Patients with lung cancer have higher smoking rates at and after diagnosis; more likely to quit

MONDAY, Jan. 23 (HealthDay News) -- A considerable minority of patients with lung and colorectal cancer continue smoking after being diagnosed, according to study published online Jan. 23 in Cancer.

Elyse R. Park, Ph.D., M.P.H., of Massachusetts General Hospital in Boston, and colleagues examined smoking rates at diagnosis and five months after diagnosis in 2,456 patients with lung cancer and 3,063 with colorectal cancer from the multi-regional Cancer Care Outcomes Research and Surveillance cohort. They also sought to identify factors independently associated with continued smoking.

The researchers found that 90.2 and 54.8 percent of patients with lung and colorectal cancer, respectively, reported ever-smoking.
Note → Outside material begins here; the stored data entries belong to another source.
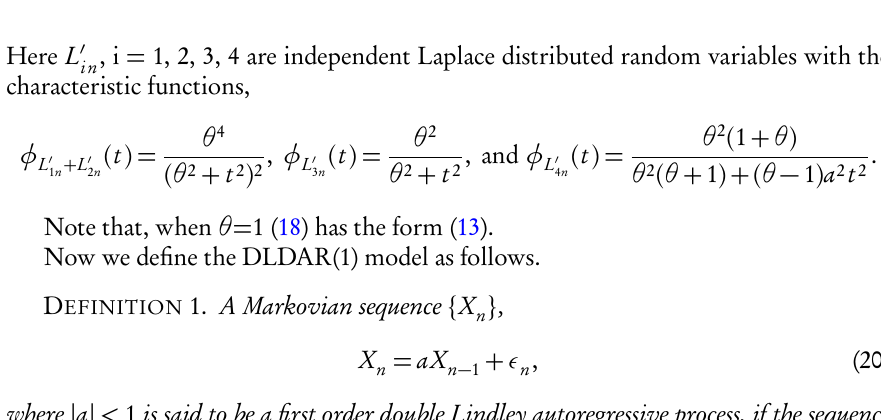
Figure 2 – Sample path of DLDAR ( 1 ) process for different values of a and θ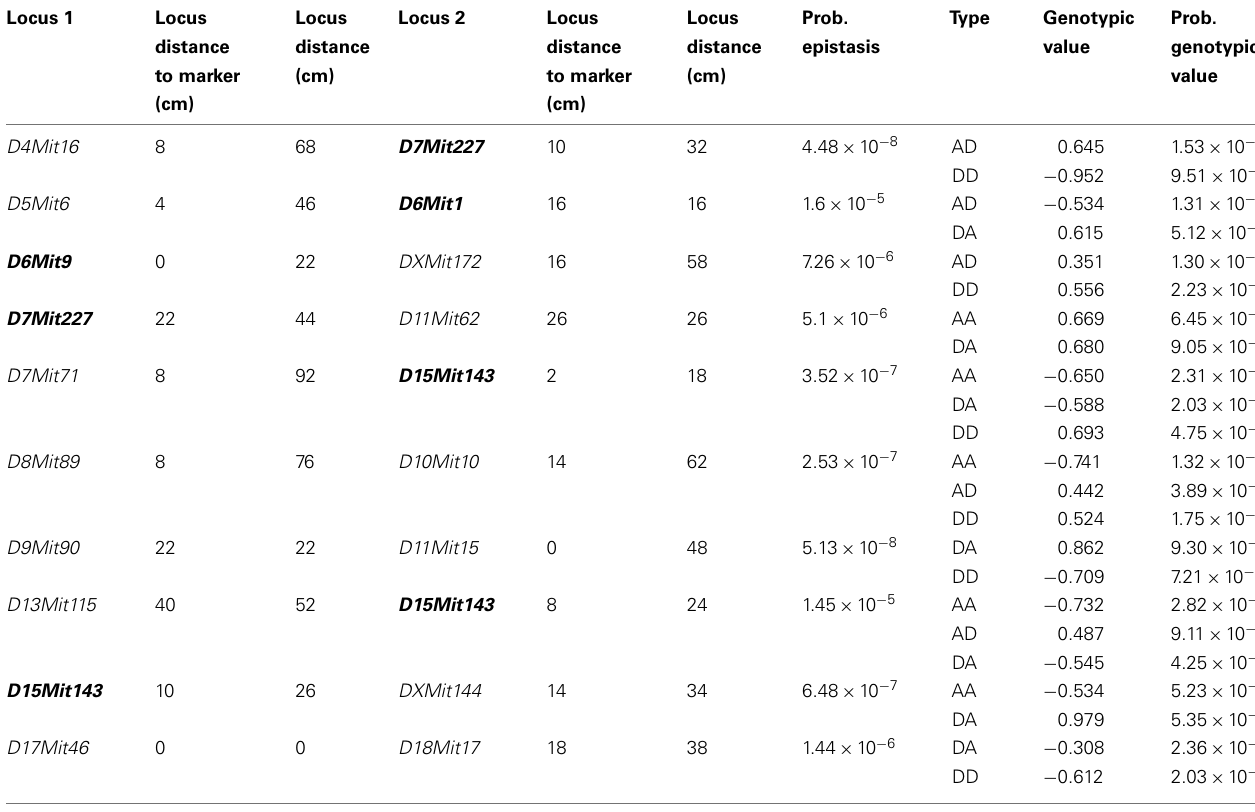
TableA1 | Epistatic QTLs of prepartum nest presence in F 2 females. Locus 1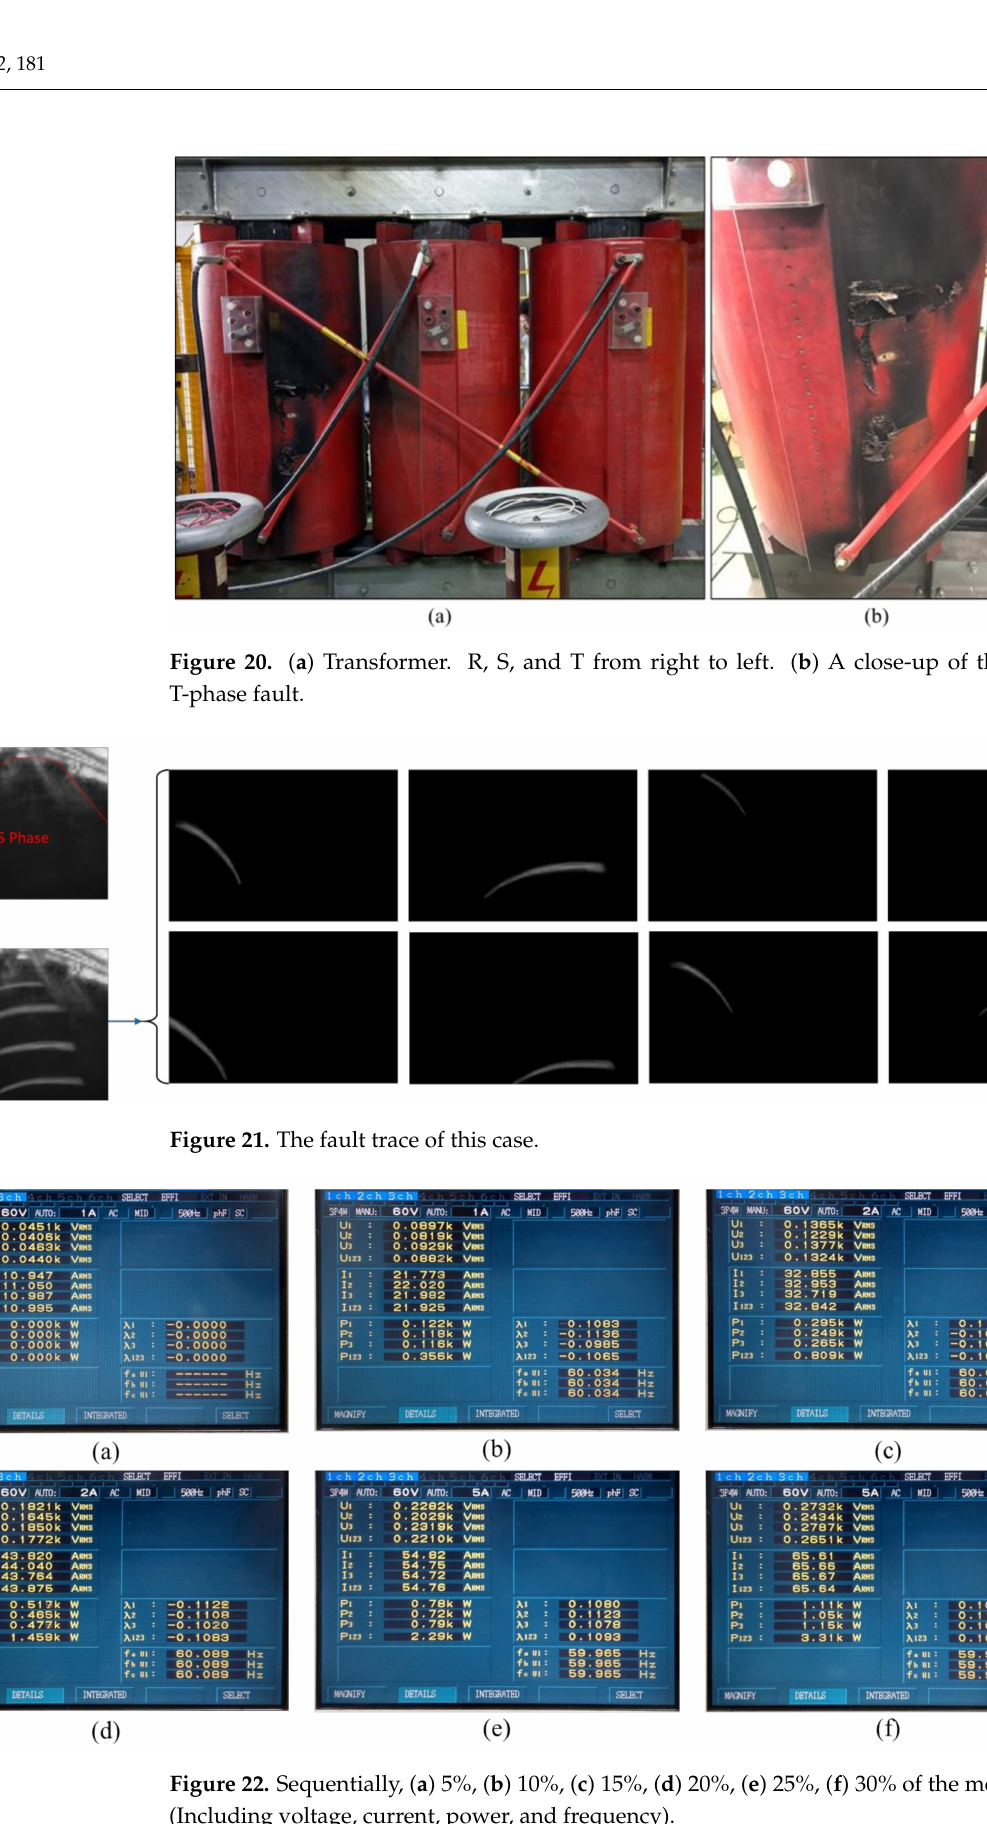
Figure 22. Sequentially, ( a ) 5%, ( b ) 10%, ( c ) 15%, ( d ) 20%, ( e ) 25%, ( f ) 30% of the measurement data. (Including voltage, current, power, and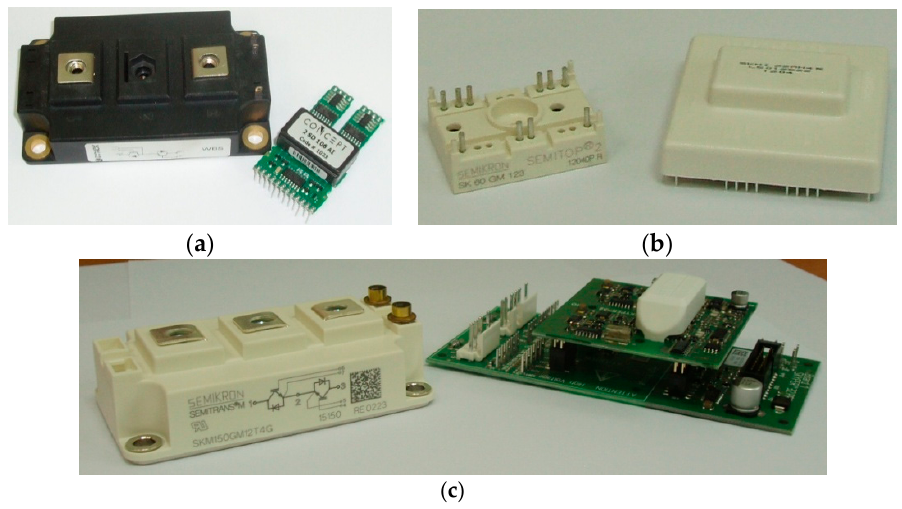
Figure 8. A photograph of the IGBTs with dedicated drivers: ( a ) Dynex IGBT with Concept driver; ( b , c ) Semicron drivers and IGBTs. Table 1. Available, selected commercial modules with bidirectional switches.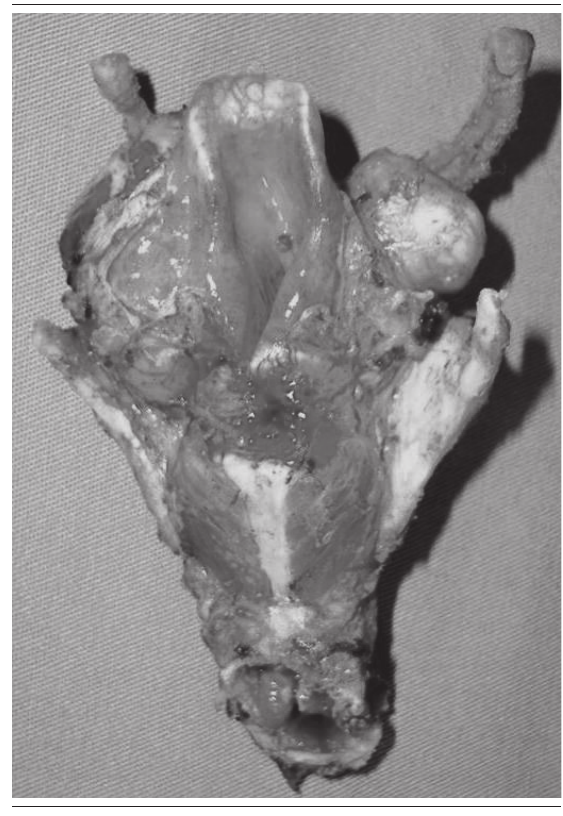
figurE 3 – Surgical specimen (case 2) Total laryngectomy product. Two well-delimited tumors, both occupying the supraglottis and the paraglottis space bilaterally are individualized.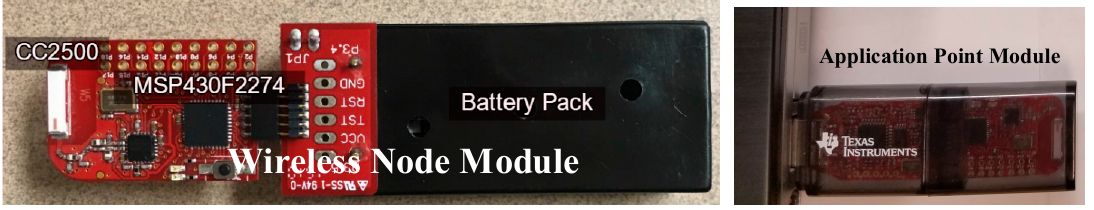
Figure 1. Hardware components of a wireless sensor module and an application point module.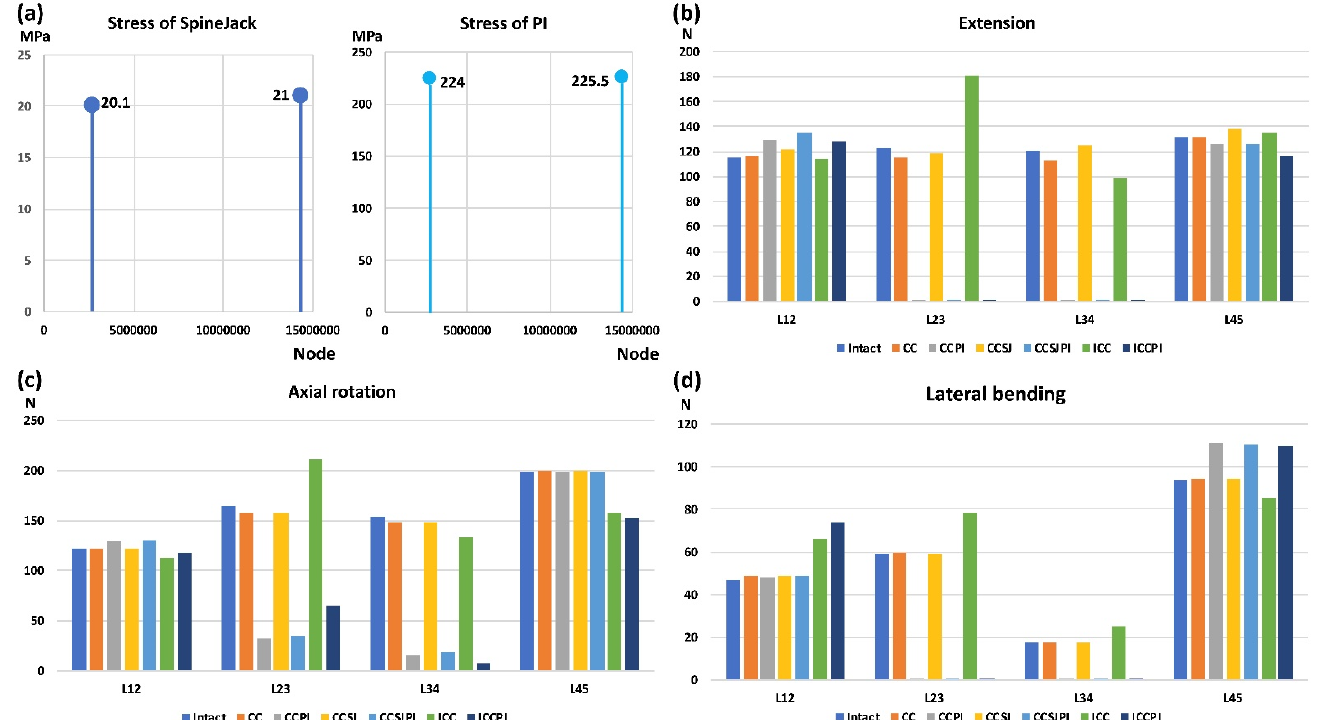
Figure 4. The results of validation of total ROMs, facet joint force and peak disk stress (median, maximum, and minimum of the four disks), and normalized ROM with bone cement and SpineJack .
For lung cancer patients, 38.7 percent smoked at the time of their diagnosis compared with 14.2 percent five months after diagnosis. For colorectal cancer patients, 13.7 percent smoked at diagnosis and 9 percent smoked five months after diagnosis. For patients with nonmetastatic lung cancer, factors significantly associated with continued smoking included: Medicare or other public health care insurance coverage, not undergoing surgery or chemotherapy, lower body mass index, little emotional support, prior cardiovascular disease, and higher daily smoking rates. For patients with nonmetastatic colorectal cancer, factors significantly associated with continuing smoking included: male gender, high school education, being uninsured, not undergoing surgery, and higher daily rate of smoking.

"Our findings demonstrate that there is substantial quit activity before, during, and immediately following a cancer diagnosis," the authors write. "Future smoking-cessation efforts should examine differences by cancer type, particularly when comparing cancers for which smoking is a well-established risk factor versus cancers for which it is not."

One of the study authors disclosed financial ties to pharmaceutical and health care industries.